• _PROBLEM DETAILS_:
Go over the lines below, and when one contains the word "ring", copy it.

-------- RECORDS FOR THE EXERCISE --------

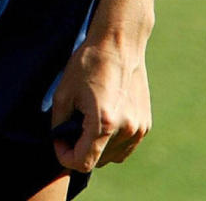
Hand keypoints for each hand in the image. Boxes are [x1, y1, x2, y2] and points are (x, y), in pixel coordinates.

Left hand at [51, 38, 151, 173]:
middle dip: (81, 149)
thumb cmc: (89, 63)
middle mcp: (126, 130)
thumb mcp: (64, 92)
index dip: (66, 157)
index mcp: (104, 123)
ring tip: (87, 118)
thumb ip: (59, 123)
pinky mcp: (146, 124)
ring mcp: (139, 129)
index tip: (59, 140)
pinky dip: (112, 140)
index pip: (84, 162)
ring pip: (112, 156)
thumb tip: (60, 142)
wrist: (119, 43)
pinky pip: (125, 146)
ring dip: (97, 146)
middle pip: (98, 160)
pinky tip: (104, 116)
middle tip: (71, 125)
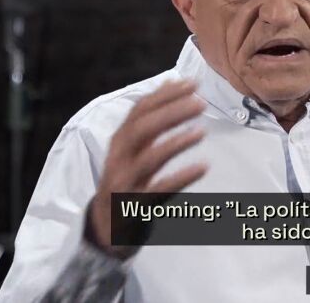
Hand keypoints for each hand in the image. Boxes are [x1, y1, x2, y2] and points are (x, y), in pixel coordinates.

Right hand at [88, 80, 207, 257]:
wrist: (106, 228)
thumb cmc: (126, 180)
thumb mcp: (133, 147)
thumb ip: (151, 117)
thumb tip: (171, 82)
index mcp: (120, 141)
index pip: (140, 110)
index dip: (165, 95)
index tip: (192, 84)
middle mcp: (119, 158)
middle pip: (142, 129)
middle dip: (170, 113)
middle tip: (200, 103)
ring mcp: (126, 182)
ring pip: (148, 158)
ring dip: (175, 143)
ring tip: (201, 132)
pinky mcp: (136, 206)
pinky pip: (159, 190)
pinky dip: (181, 177)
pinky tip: (202, 167)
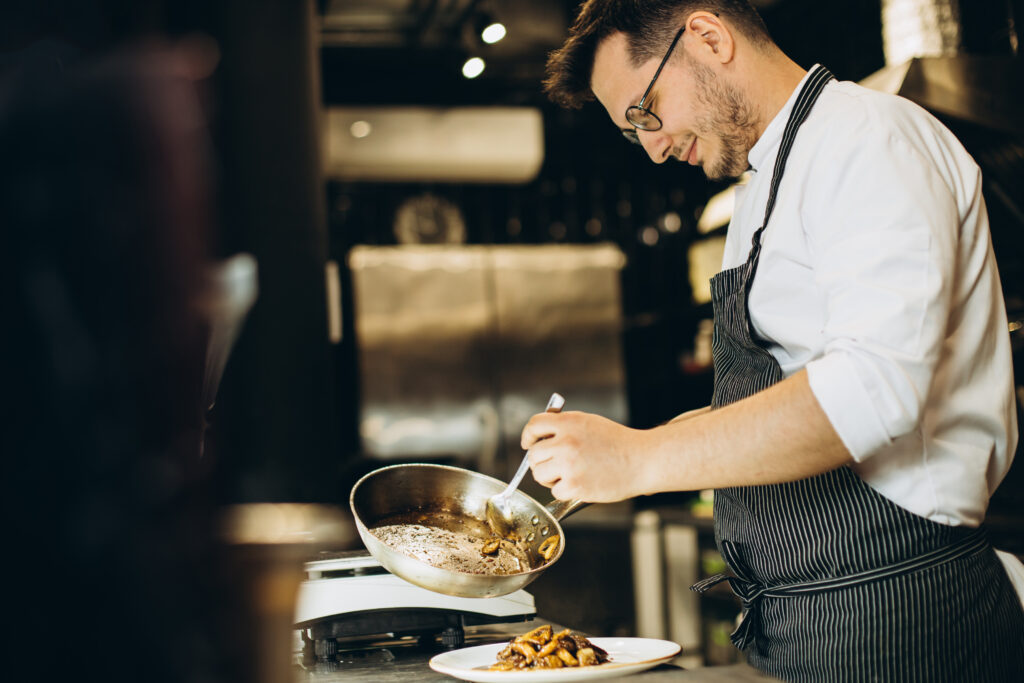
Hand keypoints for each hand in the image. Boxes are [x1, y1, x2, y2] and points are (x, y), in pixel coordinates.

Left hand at [520, 410, 650, 502]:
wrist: (643, 460)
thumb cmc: (619, 443)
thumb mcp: (589, 423)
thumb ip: (565, 426)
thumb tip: (540, 436)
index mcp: (569, 423)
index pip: (534, 425)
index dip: (528, 436)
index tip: (529, 443)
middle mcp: (566, 442)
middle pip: (533, 455)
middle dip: (541, 462)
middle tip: (556, 466)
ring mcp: (569, 464)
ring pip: (539, 474)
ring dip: (550, 478)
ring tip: (569, 475)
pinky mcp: (575, 486)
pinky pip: (555, 492)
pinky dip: (565, 491)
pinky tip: (581, 484)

--------

• _SOLVED EXERCISE_:
ring tip: (87, 118)
ring mcp: (139, 129)
ring pip: (112, 156)
ring dip: (97, 146)
ring mcp: (126, 182)
ring pip: (148, 158)
ring dip: (175, 143)
ring tip: (201, 132)
ring mcp: (569, 464)
ring pip: (539, 474)
ring dip: (550, 478)
ring tip: (569, 475)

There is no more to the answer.